List of tasks:
a) How many documents make up the Palestine Papers, according to the text on Al Jazeera's Transparency Unit?
b) Carry on the text about Al Jazeera's Transparency Unit from its final sentence.

Document segment:

*** Begin section ***

It is widely accepted that authoritarian and dictatorial control, censorship, and anti-democratic practices go hand-in-hand with efforts to maintain centralized control over data and lockdown of important information. Al Jazeera announced its intention “to shine light on the dark government and corporate activities” by establishing a new Transparency Unit within the organization. The new online tools on the Unit’s website are both a place to search through the over 1,600 documents constituting the recently disclosed Palestine Papers and a secure drop box “to submit all forms of content for editorial review and, if merited, online broadcast and transmission on our English and Arabic-language broadcasts.”

Though the Transparency Unit’s IT framework is technologically similar to WikiLeaks, Al Jazeera is integrating their own analysis of the raw (leaked) data and generating long-form journalism stories to couple with the public release. This “journalism of depth”, as Al Jazeera’s Director General's, Wadah Khanfar describes it, represents an important evolution in the role of news outlets who are working to support openness and transparency. While we should expect reporting on such a wide release of official documents (in much the same way that the original WikiLeaks release of 250,000 documents was combed over by numerous media outlets), two key differences are the ability of any news outlet to leverage WikiLeaks-type infrastructure to produce traditional investigative reporting at a much lower costs than before, and the speed with which leaked information can be collected, analyzed, aggregated, and disseminated.

*** End section ***

Dataset content:
*** Begin section ***

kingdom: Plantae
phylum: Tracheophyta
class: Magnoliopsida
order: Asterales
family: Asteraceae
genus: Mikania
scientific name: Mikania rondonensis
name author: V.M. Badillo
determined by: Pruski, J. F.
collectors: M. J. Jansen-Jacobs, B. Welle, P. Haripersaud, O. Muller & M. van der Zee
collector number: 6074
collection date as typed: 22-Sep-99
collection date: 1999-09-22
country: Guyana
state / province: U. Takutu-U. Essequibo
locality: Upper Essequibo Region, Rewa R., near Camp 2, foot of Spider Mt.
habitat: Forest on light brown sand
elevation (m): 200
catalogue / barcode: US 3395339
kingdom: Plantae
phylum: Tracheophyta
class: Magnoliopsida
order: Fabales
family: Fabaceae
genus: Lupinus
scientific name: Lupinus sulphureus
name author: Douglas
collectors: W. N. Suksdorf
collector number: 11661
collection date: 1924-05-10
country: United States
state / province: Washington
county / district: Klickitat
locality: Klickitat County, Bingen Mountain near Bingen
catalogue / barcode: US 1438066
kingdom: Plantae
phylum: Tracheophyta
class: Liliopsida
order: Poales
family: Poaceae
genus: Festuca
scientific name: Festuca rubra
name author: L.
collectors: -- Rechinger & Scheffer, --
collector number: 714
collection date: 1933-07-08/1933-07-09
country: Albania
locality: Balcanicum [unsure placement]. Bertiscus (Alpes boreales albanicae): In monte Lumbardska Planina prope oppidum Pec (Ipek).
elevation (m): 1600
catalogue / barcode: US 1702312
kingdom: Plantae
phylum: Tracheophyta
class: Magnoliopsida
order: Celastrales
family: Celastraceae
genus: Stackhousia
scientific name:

*** End section ***

Answers to the tasks:
a) Over 1,600 documents.

b)
Recently OTI technologists were invited to meet with the Transparency Unit journalists and technologists to review the project's technical framework. OTI’s goals were to take a top down look at the initiative’s infrastructure and provide suggestions on how to support openness and transparency using open technologies, all while protecting whistleblowers’ privacy. Specifically, OTI focused on protecting the integrity of submitted information while ensuring proper separation and safeguards between the Transparency Unit’s public-facing infrastructure and Al Jazeera’s general IT networks. As more global media outlets begin to focus on this intersection of technology and journalism, OTI will continue to work with these new projects to assist with their technical due diligence.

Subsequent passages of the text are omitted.